The task: Below are some records. Return exactly the lines from the one with "Table 2. Functional" to the one with "Figure 9. The", and nothing else.

[Collected data]
==*==
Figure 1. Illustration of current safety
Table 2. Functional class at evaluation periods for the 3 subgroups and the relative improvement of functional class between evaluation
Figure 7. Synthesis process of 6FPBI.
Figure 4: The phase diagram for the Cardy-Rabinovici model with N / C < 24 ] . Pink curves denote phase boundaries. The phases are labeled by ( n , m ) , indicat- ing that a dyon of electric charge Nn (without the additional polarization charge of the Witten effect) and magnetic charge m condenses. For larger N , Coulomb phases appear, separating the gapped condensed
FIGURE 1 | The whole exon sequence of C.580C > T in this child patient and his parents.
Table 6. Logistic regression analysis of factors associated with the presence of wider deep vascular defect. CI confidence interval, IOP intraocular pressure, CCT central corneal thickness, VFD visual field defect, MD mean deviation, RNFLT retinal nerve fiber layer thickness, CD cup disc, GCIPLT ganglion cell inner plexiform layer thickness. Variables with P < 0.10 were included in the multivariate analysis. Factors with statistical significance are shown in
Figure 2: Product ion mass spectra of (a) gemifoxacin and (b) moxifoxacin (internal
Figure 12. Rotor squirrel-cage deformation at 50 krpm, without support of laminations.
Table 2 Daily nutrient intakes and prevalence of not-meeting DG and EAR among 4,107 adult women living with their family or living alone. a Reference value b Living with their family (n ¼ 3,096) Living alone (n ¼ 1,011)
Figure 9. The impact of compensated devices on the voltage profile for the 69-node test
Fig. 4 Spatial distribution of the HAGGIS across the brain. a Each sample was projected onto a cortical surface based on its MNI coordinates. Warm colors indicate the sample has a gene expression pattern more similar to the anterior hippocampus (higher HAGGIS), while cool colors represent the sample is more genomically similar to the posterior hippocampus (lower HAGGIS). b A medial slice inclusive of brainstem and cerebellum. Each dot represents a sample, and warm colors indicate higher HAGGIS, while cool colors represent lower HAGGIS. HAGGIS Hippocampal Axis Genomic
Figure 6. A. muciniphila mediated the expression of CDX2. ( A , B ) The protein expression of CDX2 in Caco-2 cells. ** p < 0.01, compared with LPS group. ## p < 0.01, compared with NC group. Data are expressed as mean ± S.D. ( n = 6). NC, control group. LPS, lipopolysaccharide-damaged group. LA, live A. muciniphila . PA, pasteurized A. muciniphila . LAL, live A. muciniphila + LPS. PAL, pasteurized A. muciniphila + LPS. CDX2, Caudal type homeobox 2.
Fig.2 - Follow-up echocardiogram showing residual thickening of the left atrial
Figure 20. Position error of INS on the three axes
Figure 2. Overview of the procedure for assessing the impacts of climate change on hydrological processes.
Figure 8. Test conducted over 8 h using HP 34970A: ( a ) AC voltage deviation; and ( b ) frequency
==*==
Written answer:
Table 2. Functional class at evaluation periods for the 3 subgroups and the relative improvement of functional class between evaluation
Figure 7. Synthesis process of 6FPBI.
Figure 4: The phase diagram for the Cardy-Rabinovici model with N / C < 24 ] . Pink curves denote phase boundaries. The phases are labeled by ( n , m ) , indicat- ing that a dyon of electric charge Nn (without the additional polarization charge of the Witten effect) and magnetic charge m condenses. For larger N , Coulomb phases appear, separating the gapped condensed
FIGURE 1 | The whole exon sequence of C.580C > T in this child patient and his parents.
Table 6. Logistic regression analysis of factors associated with the presence of wider deep vascular defect. CI confidence interval, IOP intraocular pressure, CCT central corneal thickness, VFD visual field defect, MD mean deviation, RNFLT retinal nerve fiber layer thickness, CD cup disc, GCIPLT ganglion cell inner plexiform layer thickness. Variables with P < 0.10 were included in the multivariate analysis. Factors with statistical significance are shown in
Figure 2: Product ion mass spectra of (a) gemifoxacin and (b) moxifoxacin (internal
Figure 12. Rotor squirrel-cage deformation at 50 krpm, without support of laminations.
Table 2 Daily nutrient intakes and prevalence of not-meeting DG and EAR among 4,107 adult women living with their family or living alone. a Reference value b Living with their family (n ¼ 3,096) Living alone (n ¼ 1,011)
Figure 9. The impact of compensated devices on the voltage profile for the 69-node test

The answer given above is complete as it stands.